(DATA FOR REVIEW)
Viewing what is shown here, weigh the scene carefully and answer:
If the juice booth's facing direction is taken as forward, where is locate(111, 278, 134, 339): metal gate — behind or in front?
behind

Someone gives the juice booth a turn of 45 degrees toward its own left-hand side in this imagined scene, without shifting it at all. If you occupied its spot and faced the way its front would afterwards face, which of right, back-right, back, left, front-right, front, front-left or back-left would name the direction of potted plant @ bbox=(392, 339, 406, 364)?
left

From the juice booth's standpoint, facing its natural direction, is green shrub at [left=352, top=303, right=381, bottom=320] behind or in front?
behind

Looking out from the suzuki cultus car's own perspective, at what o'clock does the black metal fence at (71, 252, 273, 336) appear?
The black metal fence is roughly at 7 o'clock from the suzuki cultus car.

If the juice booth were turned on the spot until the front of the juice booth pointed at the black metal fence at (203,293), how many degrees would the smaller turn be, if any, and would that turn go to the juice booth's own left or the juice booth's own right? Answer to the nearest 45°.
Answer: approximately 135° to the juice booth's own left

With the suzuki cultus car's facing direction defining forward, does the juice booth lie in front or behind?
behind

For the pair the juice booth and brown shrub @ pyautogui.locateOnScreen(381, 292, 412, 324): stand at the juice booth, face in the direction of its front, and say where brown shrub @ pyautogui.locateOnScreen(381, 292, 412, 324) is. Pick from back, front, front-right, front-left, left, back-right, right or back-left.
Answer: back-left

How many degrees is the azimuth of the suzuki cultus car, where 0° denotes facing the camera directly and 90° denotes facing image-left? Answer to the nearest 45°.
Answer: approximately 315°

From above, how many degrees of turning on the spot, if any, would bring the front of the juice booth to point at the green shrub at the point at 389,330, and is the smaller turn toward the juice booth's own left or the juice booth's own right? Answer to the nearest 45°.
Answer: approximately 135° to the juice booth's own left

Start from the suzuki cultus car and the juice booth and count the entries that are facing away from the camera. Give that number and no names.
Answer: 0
(End DATA FOR REVIEW)
* [ACTIVITY]:
Each record must be reproduced exactly, with nothing missing.

* [ANSWER FOR THIS EXERCISE]:
Viewing what is shown here, weigh the scene carefully and answer:
If the juice booth's facing direction is taken as forward, where is locate(111, 278, 134, 339): metal gate — behind or in front?
behind

Someone gives the juice booth a turn of 45 degrees toward its own left-hand side in this imagined scene, without shifting it at all. If you occupied its spot and faced the way its front would afterwards face, which of right, back-right, back, left, front-right, front, front-left or back-left would name the direction of potted plant @ bbox=(392, 339, 406, 364)?
left

From the juice booth's standpoint, facing its natural direction, is green shrub at [left=352, top=303, right=381, bottom=320] behind or in front?
behind

Looking out from the suzuki cultus car's own perspective, at what o'clock does the black metal fence at (71, 252, 273, 336) appear?
The black metal fence is roughly at 7 o'clock from the suzuki cultus car.

If the juice booth were turned on the spot until the front of the juice booth pointed at the black metal fence at (203,293), how many degrees would the smaller turn be, if any, and would that turn go to the juice booth's own left or the juice booth's own right? Answer to the nearest 45°.
Answer: approximately 135° to the juice booth's own left

With the suzuki cultus car's facing direction defining forward, does the juice booth lie in front or behind?
behind

For the pair the juice booth and brown shrub @ pyautogui.locateOnScreen(381, 292, 412, 324): stand at the juice booth, face in the direction of its front, and say where brown shrub @ pyautogui.locateOnScreen(381, 292, 412, 324) is. Pick from back, front, front-right, front-left, left, back-right, right or back-left.
Answer: back-left

How many degrees is the azimuth of the suzuki cultus car, where 0° denotes facing the camera directly and 90° denotes facing image-left? Answer to the nearest 45°.
Answer: approximately 315°

From above, how many degrees of turning on the spot, if any, would bring the front of the juice booth to point at the green shrub at the point at 389,330, and is the smaller turn toward the juice booth's own left or the juice booth's own right? Answer to the nearest 45°.
Answer: approximately 135° to the juice booth's own left

Start from the suzuki cultus car and the juice booth and count the entries that are facing away from the camera. Give that number and no names.
Answer: 0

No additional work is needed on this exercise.